From nurse to chiropractor – to pandemic nurse
Montreal chiropractor Dr. Viet Nguyen graduated from nursing school in 1997 but could never have imagined using those skills 23 years later during a global pandemic.
Dr. Nguyen’s chiropractic journey started during a nursing placement in a pain clinic where he prepared medications and solutions to inject into patients’ joints and backs. That was the extent of the care they received; there was no follow up. To Dr. Nguyen, it did not seem like the best way to handle their chronic pain.
“I thought I could do better than that and I saw chiropractic as a ‘hands on’ way to help patients,” he says.
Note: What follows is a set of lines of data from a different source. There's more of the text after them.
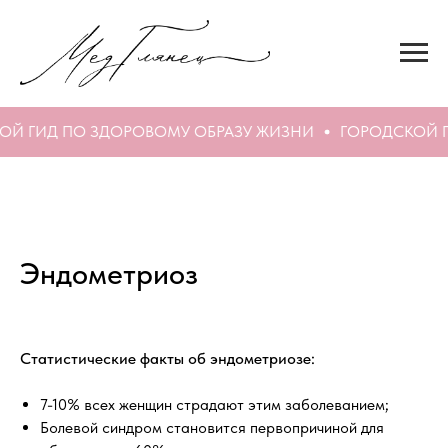
Й ГИД ПО ЗДОРОВОМУ ОБРАЗУ ЖИЗНИ
ГОРОДСКОЙ Г
Эндометриоз
Статистические факты об эндометриозе:
7-10% всех женщин страдают этим заболеванием;
Болевой синдром становится первопричиной для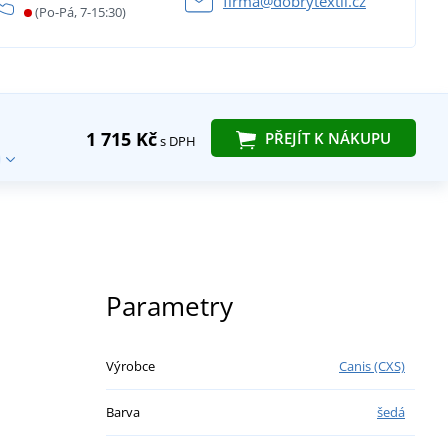
firma@dobrytextil.cz
(Po-Pá, 7-15:30)
1 715 Kč
PŘEJÍT K NÁKUPU
s DPH
Parametry
Výrobce
Canis (CXS)
Barva
šedá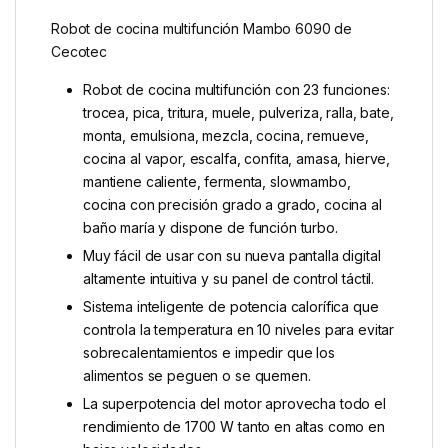
Robot de cocina multifunción Mambo 6090 de
Cecotec
Robot de cocina multifunción con 23 funciones:
trocea, pica, tritura, muele, pulveriza, ralla, bate,
monta, emulsiona, mezcla, cocina, remueve,
cocina al vapor, escalfa, confita, amasa, hierve,
mantiene caliente, fermenta, slowmambo,
cocina con precisión grado a grado, cocina al
baño maría y dispone de función turbo.
Muy fácil de usar con su nueva pantalla digital
altamente intuitiva y su panel de control táctil.
Sistema inteligente de potencia calorífica que
controla la temperatura en 10 niveles para evitar
sobrecalentamientos e impedir que los
alimentos se peguen o se quemen.
La superpotencia del motor aprovecha todo el
rendimiento de 1700 W tanto en altas como en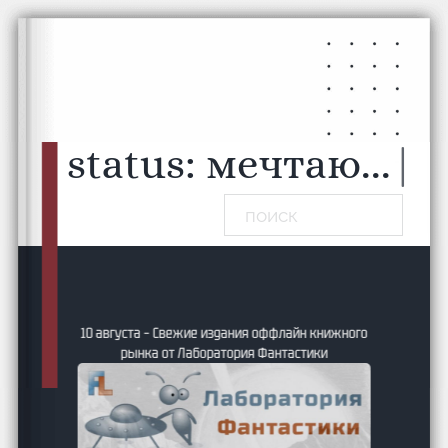
Перейти к основному содержанию
Перейти к нижнему колонтитулу
status:
мечтаю...
|
Поиск
ие и
10 августа – Свежие издания оффлайн книжного
24
рынка от Лаборатория Фантастики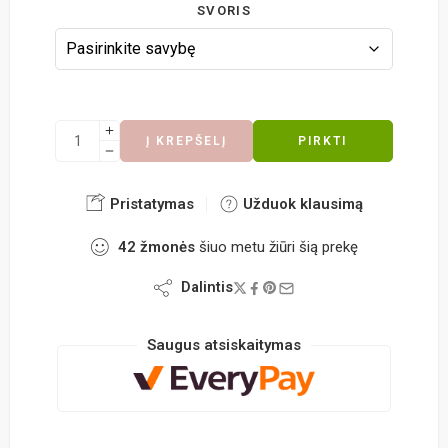
SVORIS
Į KREPŠELĮ
PIRKTI
Pristatymas
Užduok klausimą
42
žmonės
šiuo metu žiūri šią prekę
Dalintis
Saugus atsiskaitymas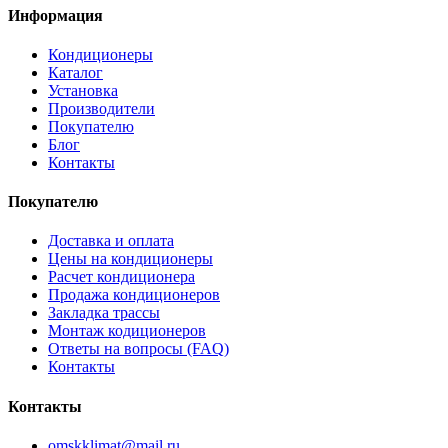
Информация
Кондиционеры
Каталог
Установка
Производители
Покупателю
Блог
Контакты
Покупателю
Доставка и оплата
Цены на кондиционеры
Расчет кондиционера
Продажа кондиционеров
Закладка трассы
Монтаж кодиционеров
Ответы на вопросы (FAQ)
Контакты
Контакты
omskklimat@mail.ru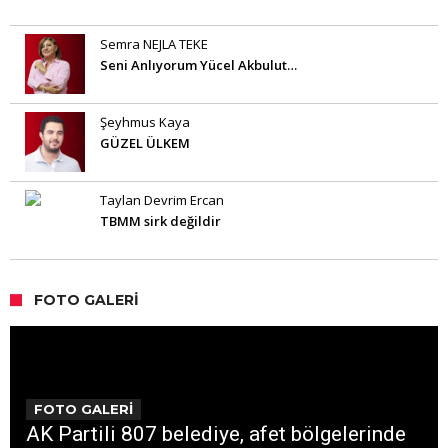
Semra NEJLA TEKE
Seni Anlıyorum Yücel Akbulut…
Şeyhmus Kaya
GÜZEL ÜLKEM
Taylan Devrim Ercan
TBMM sirk değildir
FOTO GALERI
FOTO GALERİ
AK Partili 807 belediye, afet bölgelerinde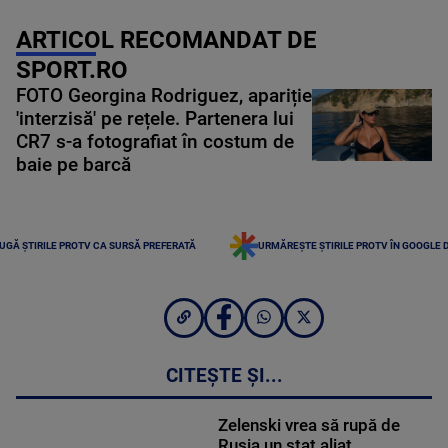
ARTICOL RECOMANDAT DE
SPORT.RO
FOTO Georgina Rodriguez, apariție
'interzisă' pe rețele. Partenera lui
CR7 s-a fotografiat în costum de
baie pe barcă
UGĂ ȘTIRILE PROTV CA SURSĂ PREFERATĂ
URMĂREȘTE ȘTIRILE PROTV ÎN GOOGLE 
CITEȘTE ȘI...
Zelenski vrea să rupă de
Rusia un stat aliat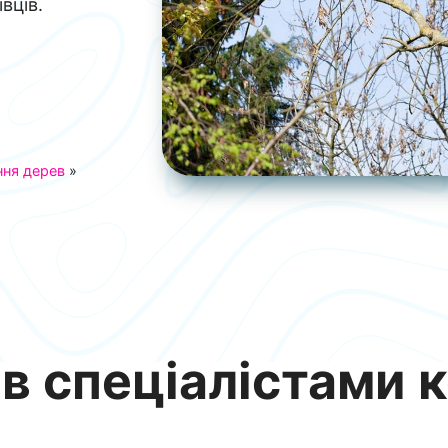
вців.
ння дерев
»
в спеціалістами к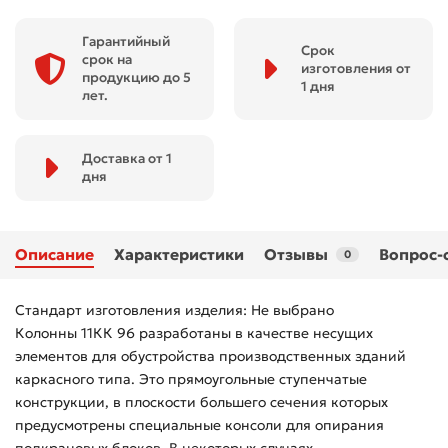
Гарантийный
Срок
срок на
изготовления от
продукцию до 5
1 дня
лет.
Доставка от 1
дня
Описание
Характеристики
Отзывы
Вопрос-
0
Стандарт изготовления изделия: Не выбрано
Колонны 11КК 96 разработаны в качестве несущих
элементов для обустройства производственных зданий
каркасного типа. Это прямоугольные ступенчатые
конструкции, в плоскости большего сечения которых
предусмотрены специальные консоли для опирания
подкрановых блоков. В некоторых случаях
After learning more about the profession from discussions with chiropractors, he decided to leave nursing and enroll in New York Chiropractic College.
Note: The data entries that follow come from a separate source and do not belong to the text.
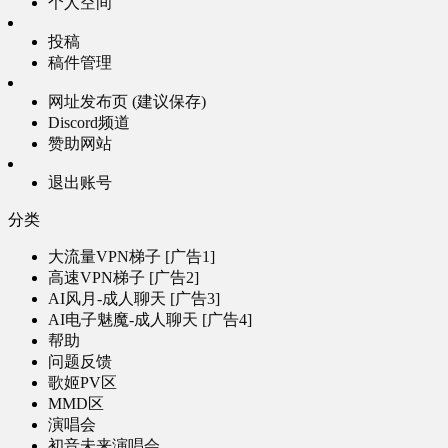
个人空间
投稿
稿件管理
网址发布页 (建议保存)
Discord频道
赞助网站
退出账号
分类
大流量VPN梯子 [广告1]
高速VPN梯子 [广告2]
AI风月-成人聊天 [广告3]
AI电子魅魔-成人聊天 [广告4]
帮助
问题反馈
歌姬PV区
MMD区
演唱会
初音未来演唱会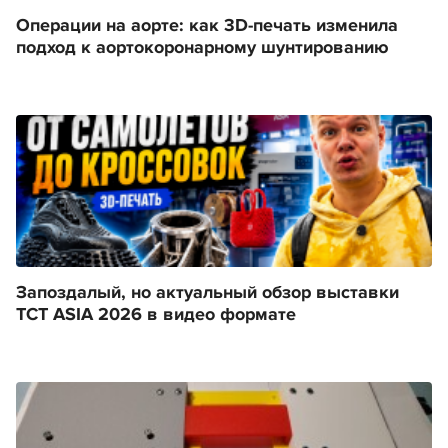
Операции на аорте: как 3D-печать изменила
подход к аортокоронарному шунтированию
Запоздалый, но актуальный обзор выставки
TCT ASIA 2026 в видео формате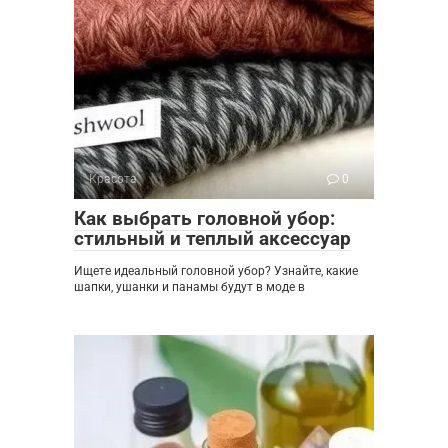
Красота
0
Как выбрать головной убор:
стильный и теплый аксессуар
Ищете идеальный головной убор? Узнайте, какие
шапки, ушанки и панамы будут в моде в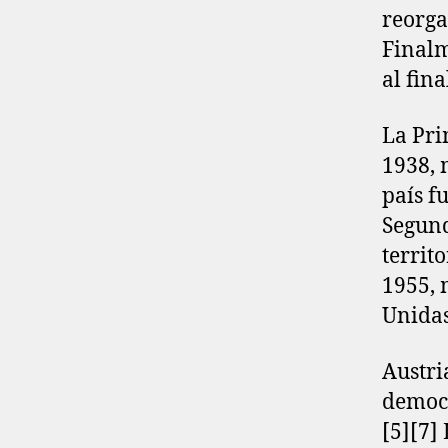
reorga
Finalm
al fin
La Pri
1938, 
país f
Segund
territ
1955, 
Unidas
Austri
democr
[5]​[7]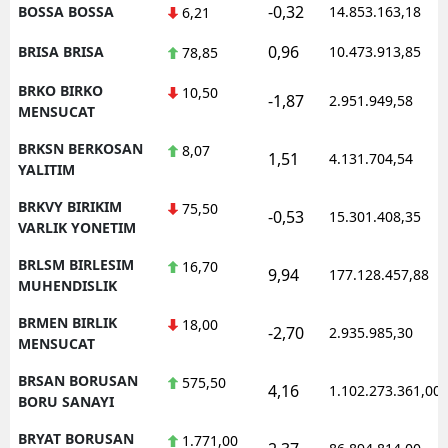
-0,32
BOSSA BOSSA
14.853.163,18
6,21
0,96
BRISA BRISA
10.473.913,85
78,85
BRKO BIRKO
10,50
-1,87
2.951.949,58
MENSUCAT
BRKSN BERKOSAN
8,07
1,51
4.131.704,54
YALITIM
BRKVY BIRIKIM
75,50
-0,53
15.301.408,35
VARLIK YONETIM
BRLSM BIRLESIM
16,70
9,94
177.128.457,88
MUHENDISLIK
BRMEN BIRLIK
18,00
-2,70
2.935.985,30
MENSUCAT
BRSAN BORUSAN
575,50
4,16
1.102.273.361,00
BORU SANAYI
BRYAT BORUSAN
1.771,00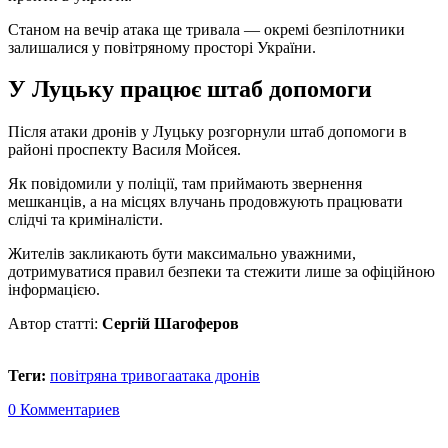
Станом на вечір атака ще тривала — окремі безпілотники
залишалися у повітряному просторі України.
У Луцьку працює штаб допомоги
Після атаки дронів у Луцьку розгорнули штаб допомоги в
районі проспекту Василя Мойсея.
Як повідомили у поліції, там приймають звернення
мешканців, а на місцях влучань продовжують працювати
слідчі та криміналісти.
Жителів закликають бути максимально уважними,
дотримуватися правил безпеки та стежити лише за офіційною
інформацією.
Автор статті:
Сергій Шагоферов
Теги:
повітряна тривога
атака дронів
0 Комментариев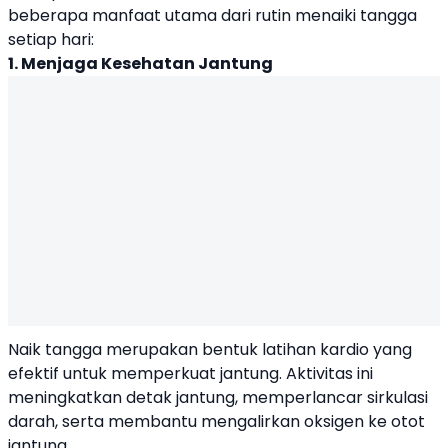
beberapa manfaat utama dari rutin menaiki tangga
setiap hari:
1. Menjaga Kesehatan Jantung
Naik tangga merupakan bentuk latihan kardio yang
efektif untuk memperkuat jantung. Aktivitas ini
meningkatkan detak jantung, memperlancar sirkulasi
darah, serta membantu mengalirkan oksigen ke otot
jantung.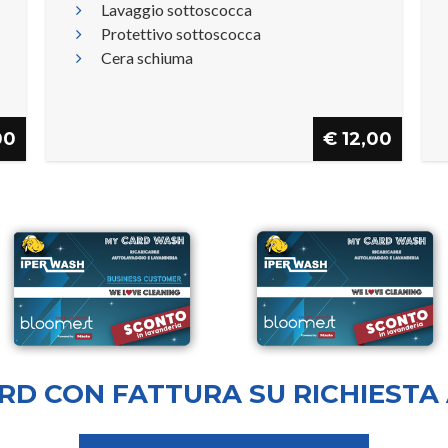
Lavaggio sottoscocca
Protettivo sottoscocca
Cera schiuma
00
€ 12,00
RD CON FATTURA SU RICHIESTA A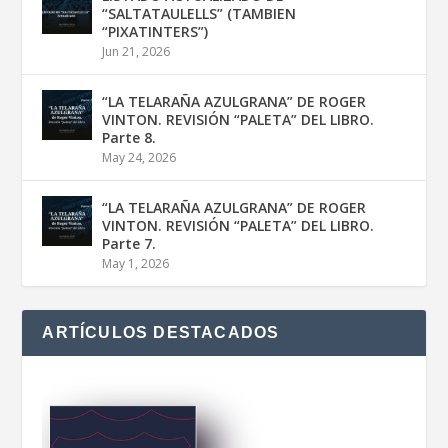
“SALTATAULELLS” (TAMBIEN
“PIXATINTERS”)
Jun 21, 2026
“LA TELARAÑA AZULGRANA” DE ROGER
VINTON. REVISIÓN “PALETA” DEL LIBRO.
Parte 8.
May 24, 2026
“LA TELARAÑA AZULGRANA” DE ROGER
VINTON. REVISIÓN “PALETA” DEL LIBRO.
Parte 7.
May 1, 2026
ARTÍCULOS DESTACADOS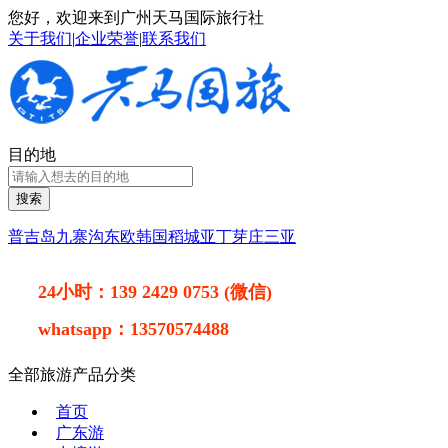
您好，欢迎来到广州天马国际旅行社
关于我们
|
企业荣誉
|
联系我们
目的地
搜索
普吉岛
九寨沟
东欧
韩国
稻城亚丁
芽庄
三亚
24小时：
139 2429 0753 (微信)
whatsapp：
13570574488
全部旅游产品分类
首页
广东游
He graduated in 2001 and began treating patients, opening his own clinic, C3VN, in downtown Montreal in 2008. “I see CEOs, office workers, minimum wage workers, foreign students,” he says. “There’s a lot of diversity.”
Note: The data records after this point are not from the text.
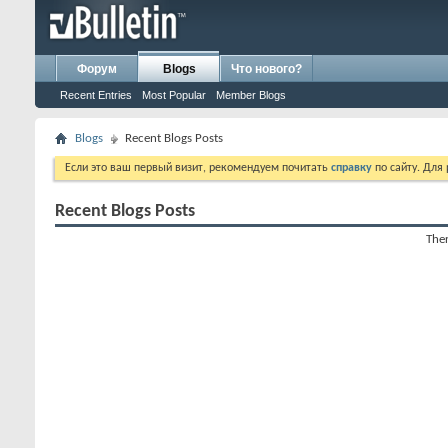
Форум
Blogs
Что нового?
Recent Entries
Most Popular
Member Blogs
Blogs
Recent Blogs Posts
Если это ваш первый визит, рекомендуем почитать
справку
по сайту. Для
Recent Blogs Posts
Ther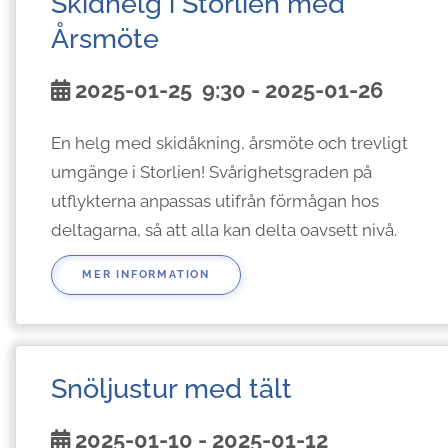
Skidhelg i Storlien med
Årsmöte
2025-01-25
9:30
- 2025-01-26
En helg med skidåkning, årsmöte och trevligt
umgänge i Storlien! Svårighetsgraden på
utflykterna anpassas utifrån förmågan hos
deltagarna, så att alla kan delta oavsett nivå.
MER INFORMATION
Snöljustur med tält
2025-01-10 - 2025-01-12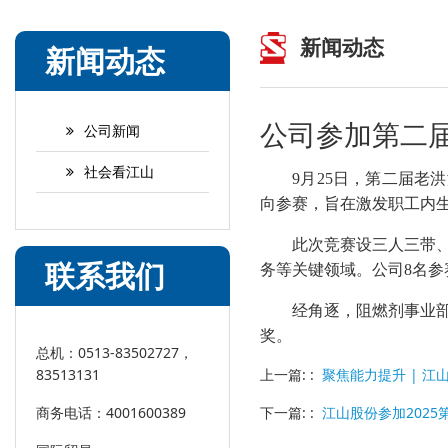
新闻动态
新闻动态
公司参加第二
公司新闻
社会看江山
9月25日，第二届老
向参赛，旨在激发职工内
此次竞赛设三人三带
联系我们
务等关键领域。公司
8名
经角逐，阻燃剂事业
奖。
总机：0513-83502727，
上一篇: :
聚焦能力提升 | 
83513131
下一篇: :
江山股份参加2025
商务电话：4001600389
COVID-19 – an unexpected chance to help
Then COVID-19 hit in March 2020. Forced to close his clinic and unable to practice, he wanted to help the overburdened healthcare system.
He joined a government program to place healthcare professionals in other parts of the system that were under pressure. He trained to be a COVID-19 tester. But a greater need arose. He was asked to help at a long-term care facility on Montreal’s south shore.
On his first day there, after just 30 minutes of training, he was placed in a section with 44 residents. All had serious conditions – dementia, Alzheimer’s, Parkinson’s disease – although none had COVID-19 at the time (some have subsequently been diagnosed). Just as he started, staff members tested positive and could not work. Four days later, he was the only staff member in the section with any healthcare training. One day, he was the only person who made it in to work in his section.
Describing the difference between clinic patients and those at this facility, he says: “As a chiropractor, we’re used to seeing patients with acute problems, who are mobile, who can answer questions. These patients are near the end of their life or have multiple psychiatric or psychological problems. They don’t react to your words or care you give. You have to see things in a much different way.
“Then, when you get home, you have to remove your clothing to not contaminate family members – in my case, my wife and two young children. It was hard, I was worried for my health, and theirs as well.”
Return to chiropractic
He reopened his chiropractic practice on June 1 following five weeks at the long-term care facility, then two in quarantine.
As patients couldn’t receive maintenance or wellness care for several months, some have returned with greater pain, and in more parts of their bodies. But Dr. Nguyen welcomes the chance to care for them.
His takeaway from this unexpected experience: “You really need to take advantage of life, of your health, of the quality of life you have.”